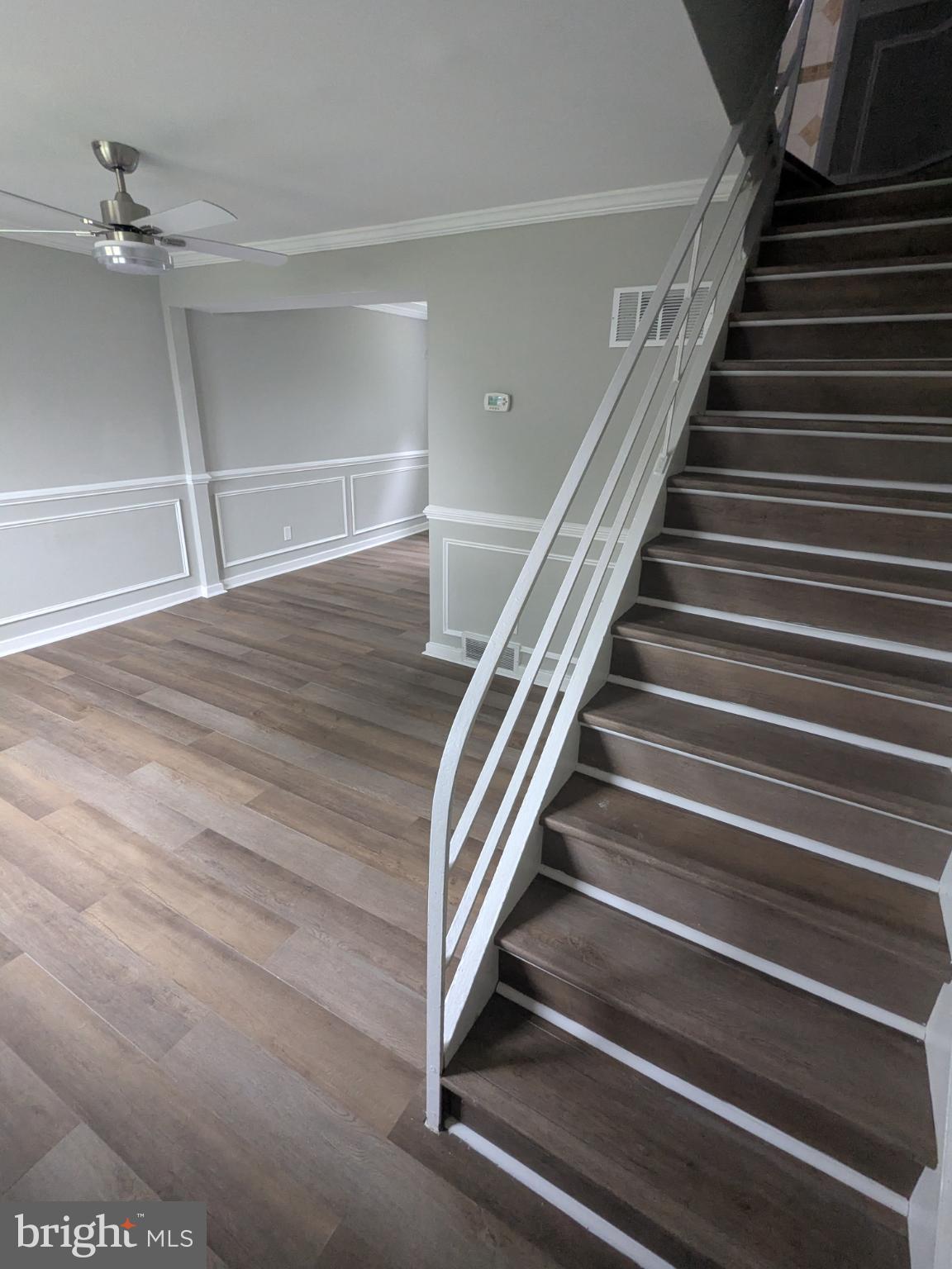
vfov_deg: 94.5
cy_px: 634
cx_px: 476
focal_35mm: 16
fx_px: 587
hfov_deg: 78.1
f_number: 2.2
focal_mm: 2.35
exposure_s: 1/40
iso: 402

────────────────

#### Task objective
Restate every entry above word for word; no picture belongs in the copy.

#### Answer to this problem
vfov_deg: 94.5
cy_px: 634
cx_px: 476
focal_35mm: 16
fx_px: 587
hfov_deg: 78.1
f_number: 2.2
focal_mm: 2.35
exposure_s: 1/40
iso: 402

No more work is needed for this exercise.